Even though Abram and Sarai were impatient with God’s timing and took the reins of their lives back, God still renewed the covenant with them. Does that mean they could do whatever they wanted? No. There was a response to make, a sign of the covenant, and they were told to “walk before the Lord and be blameless.”

Over 250 years ago, John Wesley, the founder of the Methodist movement wrote in his  Explanatory Notes about Genesis 17: “[T]he covenant is mutual, walk before me, and be thou perfect – That is, upright and sincere.” Wesley pointed to this verse as a reminder that we must keep God ever in front of our thoughts and motivating all our words and actions. To help us walk uprightly, we must remember the all-sufficiency of God that God is all-powerful, all-knowing, and perfectly loving.

God’s people did grow into a nation, but they did not get much better at following God and God’s ways. Yet God continued to renew covenant with God’s people to restore that original intent with Creation. Climactically, God came in person, in Jesus, to make a way for us all to be made right with God and to make a new covenant with humanity. God has done that for us so that whosoever believes in Jesus Christ may have eternal life.

God has revealed and demonstrated love to humanity through covenants. Our God is a covenant maker and a covenant keeper. As humble recipients of God’s love, we can respond with our lives. We can love God with all our heart, soul, mind, and strength. We can seek to follow Jesus’ mission to invite others into this loving covenant with God. We can follow Jesus’ teaching and example to live a holy life. We too make covenants. Marriage, ordination, church membership are places where we make promises and the other does too, and together we look to God for indwelling guidance and provision. Just as God has been loyal to us through the covenants made and kept with humanity, we are called to be loyal and true to the covenants we have made with others.

The following beloved prayer was part of the annual renewal of covenant Wesley and early Methodists honored.
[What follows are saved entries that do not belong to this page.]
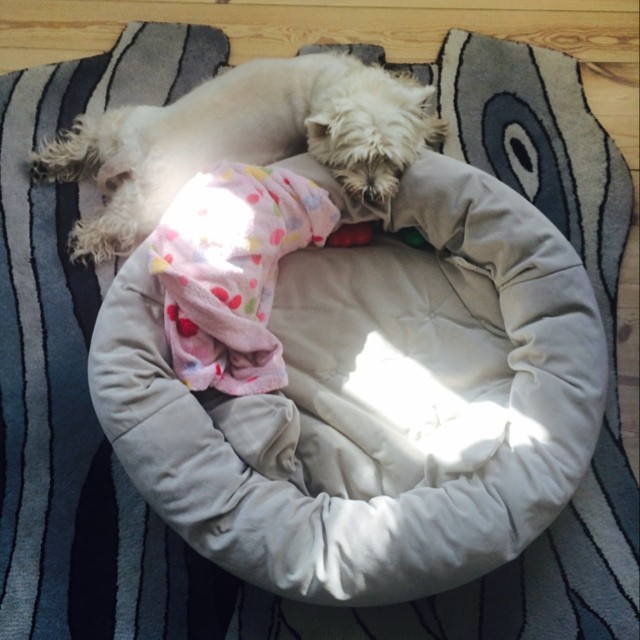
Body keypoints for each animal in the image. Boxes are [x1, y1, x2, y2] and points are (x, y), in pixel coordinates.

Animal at [30, 52, 444, 262]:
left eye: (390, 160)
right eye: (353, 162)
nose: (372, 192)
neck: (335, 83)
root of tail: (136, 150)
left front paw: (434, 123)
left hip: (118, 124)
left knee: (86, 139)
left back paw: (48, 163)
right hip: (149, 202)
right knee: (109, 225)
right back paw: (84, 246)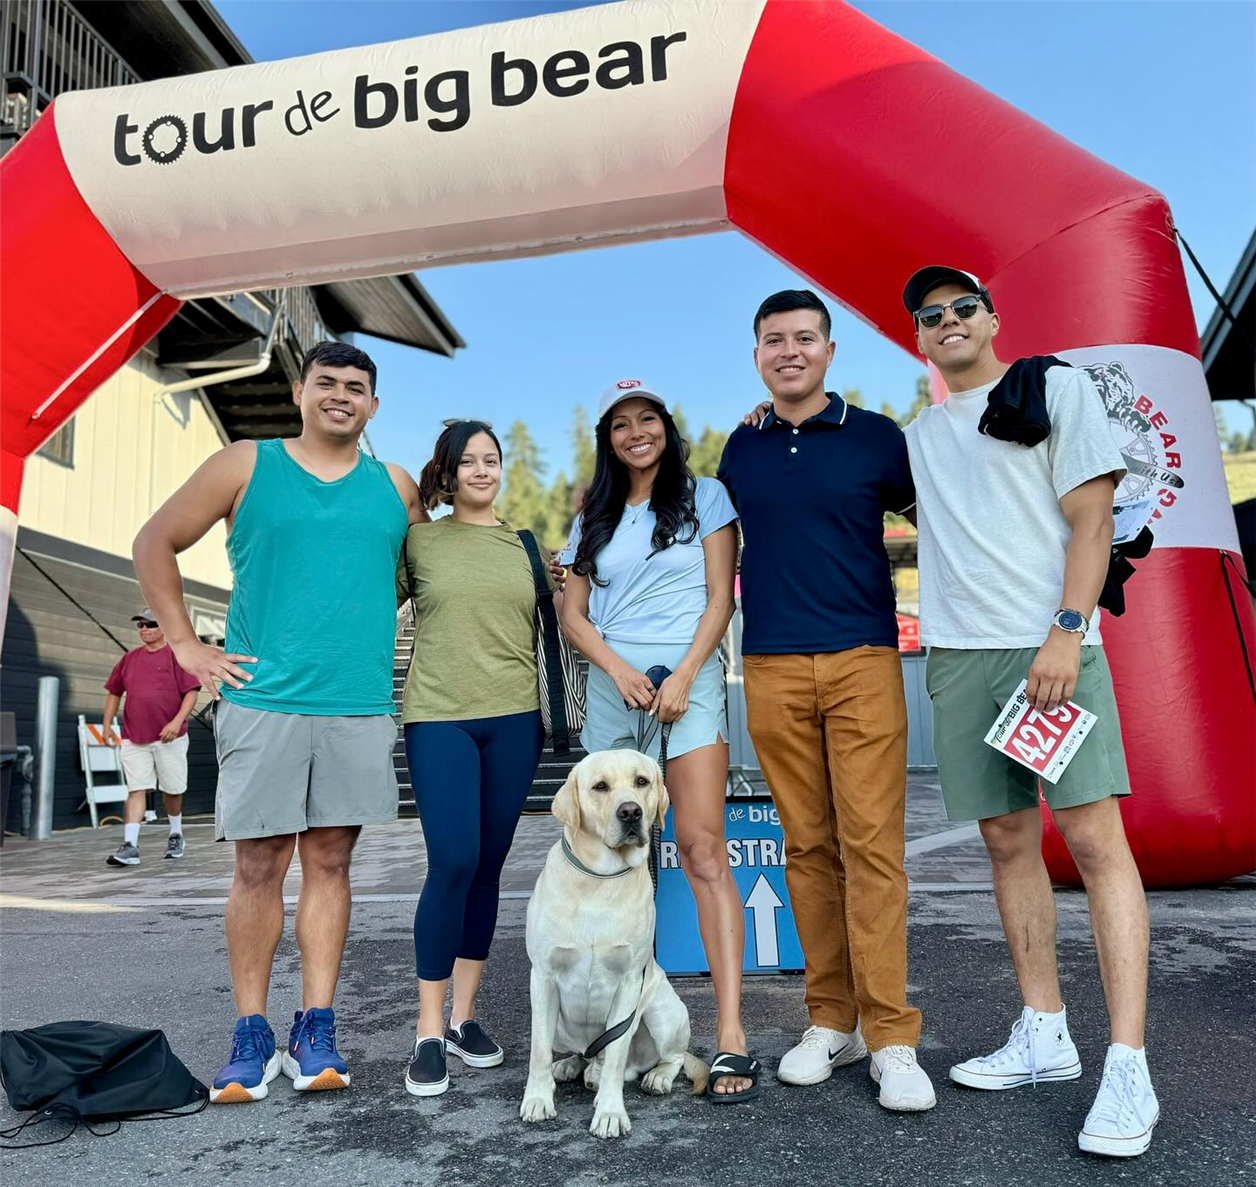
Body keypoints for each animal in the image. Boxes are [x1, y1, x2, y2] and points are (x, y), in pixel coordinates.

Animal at [514, 748, 703, 1140]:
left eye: (642, 781)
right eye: (600, 787)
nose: (631, 812)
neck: (599, 879)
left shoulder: (630, 981)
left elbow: (616, 1053)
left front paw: (611, 1112)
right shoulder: (543, 977)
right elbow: (538, 1050)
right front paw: (538, 1098)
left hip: (660, 1010)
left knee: (667, 1057)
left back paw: (653, 1077)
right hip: (558, 1022)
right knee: (581, 1052)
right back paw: (573, 1066)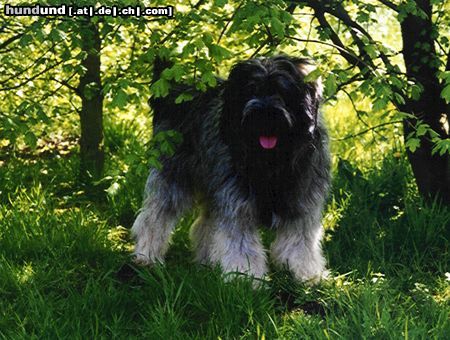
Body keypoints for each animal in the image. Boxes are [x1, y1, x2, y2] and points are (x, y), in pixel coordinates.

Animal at [130, 55, 330, 282]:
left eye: (281, 91)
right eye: (251, 90)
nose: (263, 116)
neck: (272, 162)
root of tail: (172, 91)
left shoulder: (302, 202)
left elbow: (300, 243)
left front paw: (307, 275)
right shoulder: (237, 203)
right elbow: (240, 245)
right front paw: (245, 278)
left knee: (205, 225)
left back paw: (206, 261)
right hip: (173, 176)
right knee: (154, 218)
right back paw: (146, 256)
It is never too late to make or renew covenant with God.

Wesley Covenant Prayer

I am no longer my own, but thine.
Put me to what thou wilt, rank me with whom thou wilt.
Put me to doing, put me to suffering.
Let me be employed by thee or laid aside for thee,
exalted for thee or brought low for thee.
Let me be full, let me be empty.
Let me have all things, let me have nothing.
I freely and heartily yield all things to thy pleasure and disposal.
And now, O glorious and blessed God,
thou art mine, and I am thine.
So be it.
And the covenant which I have made on earth,
let it be ratified in heaven.

The Rev. Leslie Tomlinson is the pastor in charge at Lutie Watkins Memorial United Methodist Church in Llano, Texas. She is also a leader of the WCA Chapter in the Rio Texas Annual Conference.